(Brief 1)
Print the lines of the listing from its first line through the line containing "üzere köpeklerin yaşam".

(Text block)
Data Science Foundations for a New Stock Market

Data Science Foundations for a New Stock Market


In this article, I describe a new trading and gaming system, based on state-of-the-art mathematical engineering, robust architecture, and patent-pending technology. It offers an alternative to the stock market and traditional gaming. This system is also far more transparent than the stock market, and can not be manipulated, as formulas to win the biggest returns are made public. Also, it simulates a neutral, efficient stock market. In short, there is nothing random, everything is deterministic and fixed in advance, and known to all users. Yet it behaves in a way that looks perfectly random, and public algorithms offered to win the biggest gains require so much computing power, that for all purposes, they are useless — except to comply with gaming laws and to establish trustworthiness.

(Brief 2)
Write out the part of the stock market article from "In this article, I" to "to establish trustworthiness.", switching "stock market" to "equity market".

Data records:
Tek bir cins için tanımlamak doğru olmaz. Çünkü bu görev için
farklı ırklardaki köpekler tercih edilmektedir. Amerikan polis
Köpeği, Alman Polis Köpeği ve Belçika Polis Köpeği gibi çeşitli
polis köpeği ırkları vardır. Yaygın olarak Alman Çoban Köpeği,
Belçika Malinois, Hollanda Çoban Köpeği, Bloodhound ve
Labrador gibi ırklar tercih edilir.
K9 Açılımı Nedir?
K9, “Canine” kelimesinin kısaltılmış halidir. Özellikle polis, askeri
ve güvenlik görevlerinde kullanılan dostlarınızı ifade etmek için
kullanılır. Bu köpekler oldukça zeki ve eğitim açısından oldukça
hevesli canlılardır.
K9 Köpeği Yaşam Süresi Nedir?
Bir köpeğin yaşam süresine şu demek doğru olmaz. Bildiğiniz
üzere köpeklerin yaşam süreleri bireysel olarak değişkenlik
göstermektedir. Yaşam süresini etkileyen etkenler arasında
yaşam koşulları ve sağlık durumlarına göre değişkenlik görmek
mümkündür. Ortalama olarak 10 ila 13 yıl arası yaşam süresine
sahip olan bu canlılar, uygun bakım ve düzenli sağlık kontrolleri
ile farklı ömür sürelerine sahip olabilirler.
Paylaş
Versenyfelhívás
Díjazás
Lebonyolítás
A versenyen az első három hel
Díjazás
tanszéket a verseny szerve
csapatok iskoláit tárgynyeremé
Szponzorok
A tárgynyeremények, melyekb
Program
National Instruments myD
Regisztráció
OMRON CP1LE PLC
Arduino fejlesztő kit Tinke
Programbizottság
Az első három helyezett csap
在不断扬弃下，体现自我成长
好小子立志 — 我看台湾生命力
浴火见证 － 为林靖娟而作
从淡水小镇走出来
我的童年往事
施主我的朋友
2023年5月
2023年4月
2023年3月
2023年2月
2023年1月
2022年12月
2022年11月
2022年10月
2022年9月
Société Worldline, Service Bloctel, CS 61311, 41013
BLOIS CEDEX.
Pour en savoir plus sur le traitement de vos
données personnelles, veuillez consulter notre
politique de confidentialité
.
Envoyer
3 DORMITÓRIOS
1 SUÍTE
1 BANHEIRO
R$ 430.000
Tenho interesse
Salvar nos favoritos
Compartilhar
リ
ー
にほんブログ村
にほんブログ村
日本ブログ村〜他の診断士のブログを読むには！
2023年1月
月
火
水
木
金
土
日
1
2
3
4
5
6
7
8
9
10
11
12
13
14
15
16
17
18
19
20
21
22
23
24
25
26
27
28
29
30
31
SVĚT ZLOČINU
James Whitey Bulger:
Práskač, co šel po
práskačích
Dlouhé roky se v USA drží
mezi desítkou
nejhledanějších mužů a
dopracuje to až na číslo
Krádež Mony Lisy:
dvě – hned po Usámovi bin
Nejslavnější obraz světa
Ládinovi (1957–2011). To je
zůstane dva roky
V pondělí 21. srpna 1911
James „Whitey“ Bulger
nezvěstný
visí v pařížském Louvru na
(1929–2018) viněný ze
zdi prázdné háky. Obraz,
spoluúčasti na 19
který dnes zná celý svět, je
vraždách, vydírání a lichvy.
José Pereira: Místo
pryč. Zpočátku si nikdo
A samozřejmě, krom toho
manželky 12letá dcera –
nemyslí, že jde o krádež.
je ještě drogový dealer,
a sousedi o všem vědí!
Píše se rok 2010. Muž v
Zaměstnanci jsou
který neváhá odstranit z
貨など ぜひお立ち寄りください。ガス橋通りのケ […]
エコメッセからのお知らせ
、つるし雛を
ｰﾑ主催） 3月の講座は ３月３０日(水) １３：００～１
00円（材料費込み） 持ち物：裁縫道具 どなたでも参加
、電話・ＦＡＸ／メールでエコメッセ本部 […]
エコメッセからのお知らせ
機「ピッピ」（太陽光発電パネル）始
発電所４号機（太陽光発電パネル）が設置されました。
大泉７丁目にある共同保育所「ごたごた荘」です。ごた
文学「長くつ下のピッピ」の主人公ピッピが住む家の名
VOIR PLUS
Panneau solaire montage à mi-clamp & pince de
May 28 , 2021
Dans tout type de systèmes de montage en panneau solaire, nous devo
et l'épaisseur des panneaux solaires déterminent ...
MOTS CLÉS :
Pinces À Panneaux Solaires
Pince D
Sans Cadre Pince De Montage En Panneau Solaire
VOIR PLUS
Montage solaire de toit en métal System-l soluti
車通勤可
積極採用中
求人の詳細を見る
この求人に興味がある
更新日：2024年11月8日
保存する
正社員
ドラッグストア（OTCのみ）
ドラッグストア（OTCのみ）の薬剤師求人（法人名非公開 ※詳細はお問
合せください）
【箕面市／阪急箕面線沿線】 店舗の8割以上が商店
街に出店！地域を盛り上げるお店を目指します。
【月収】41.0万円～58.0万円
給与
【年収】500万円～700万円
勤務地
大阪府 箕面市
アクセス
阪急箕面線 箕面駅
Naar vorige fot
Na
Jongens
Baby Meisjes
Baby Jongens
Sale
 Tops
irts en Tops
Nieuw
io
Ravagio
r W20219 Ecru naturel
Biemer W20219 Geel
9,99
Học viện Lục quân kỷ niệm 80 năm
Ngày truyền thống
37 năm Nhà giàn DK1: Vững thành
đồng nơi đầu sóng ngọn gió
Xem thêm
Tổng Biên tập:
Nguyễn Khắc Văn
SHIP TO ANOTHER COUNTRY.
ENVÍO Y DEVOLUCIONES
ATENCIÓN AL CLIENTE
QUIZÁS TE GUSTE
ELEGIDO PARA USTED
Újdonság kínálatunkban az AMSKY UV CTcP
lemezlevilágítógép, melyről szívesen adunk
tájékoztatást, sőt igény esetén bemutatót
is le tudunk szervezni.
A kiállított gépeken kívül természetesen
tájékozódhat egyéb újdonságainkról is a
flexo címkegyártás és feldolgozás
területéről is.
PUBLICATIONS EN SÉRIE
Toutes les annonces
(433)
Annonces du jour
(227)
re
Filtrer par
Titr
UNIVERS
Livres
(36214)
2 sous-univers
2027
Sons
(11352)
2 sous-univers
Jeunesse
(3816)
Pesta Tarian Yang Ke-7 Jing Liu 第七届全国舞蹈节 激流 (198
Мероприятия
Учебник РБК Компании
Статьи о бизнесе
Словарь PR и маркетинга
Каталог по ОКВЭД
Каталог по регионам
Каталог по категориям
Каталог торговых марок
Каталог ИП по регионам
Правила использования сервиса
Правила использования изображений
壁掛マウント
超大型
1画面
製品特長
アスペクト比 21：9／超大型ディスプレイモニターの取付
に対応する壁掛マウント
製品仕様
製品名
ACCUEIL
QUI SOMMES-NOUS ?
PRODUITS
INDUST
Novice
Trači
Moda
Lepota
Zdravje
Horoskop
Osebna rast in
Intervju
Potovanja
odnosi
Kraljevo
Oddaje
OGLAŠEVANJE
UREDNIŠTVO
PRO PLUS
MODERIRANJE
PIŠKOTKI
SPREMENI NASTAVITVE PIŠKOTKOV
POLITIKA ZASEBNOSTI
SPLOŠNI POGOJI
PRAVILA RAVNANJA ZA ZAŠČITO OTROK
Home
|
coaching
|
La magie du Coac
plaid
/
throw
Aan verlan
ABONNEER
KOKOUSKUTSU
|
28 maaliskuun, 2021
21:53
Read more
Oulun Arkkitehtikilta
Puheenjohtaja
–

(Exercise response 1)
Tek bir cins için tanımlamak doğru olmaz. Çünkü bu görev için
farklı ırklardaki köpekler tercih edilmektedir. Amerikan polis
Köpeği, Alman Polis Köpeği ve Belçika Polis Köpeği gibi çeşitli
polis köpeği ırkları vardır. Yaygın olarak Alman Çoban Köpeği,
Belçika Malinois, Hollanda Çoban Köpeği, Bloodhound ve
Labrador gibi ırklar tercih edilir.
K9 Açılımı Nedir?
K9, “Canine” kelimesinin kısaltılmış halidir. Özellikle polis, askeri
ve güvenlik görevlerinde kullanılan dostlarınızı ifade etmek için
kullanılır. Bu köpekler oldukça zeki ve eğitim açısından oldukça
hevesli canlılardır.
K9 Köpeği Yaşam Süresi Nedir?
Bir köpeğin yaşam süresine şu demek doğru olmaz. Bildiğiniz
üzere köpeklerin yaşam süreleri bireysel olarak değişkenlik

(Exercise response 2)
In this article, I describe a new trading and gaming system, based on state-of-the-art mathematical engineering, robust architecture, and patent-pending technology. It offers an alternative to the equity market and traditional gaming. This system is also far more transparent than the equity market, and can not be manipulated, as formulas to win the biggest returns are made public. Also, it simulates a neutral, efficient equity market. In short, there is nothing random, everything is deterministic and fixed in advance, and known to all users. Yet it behaves in a way that looks perfectly random, and public algorithms offered to win the biggest gains require so much computing power, that for all purposes, they are useless — except to comply with gaming laws and to establish trustworthiness.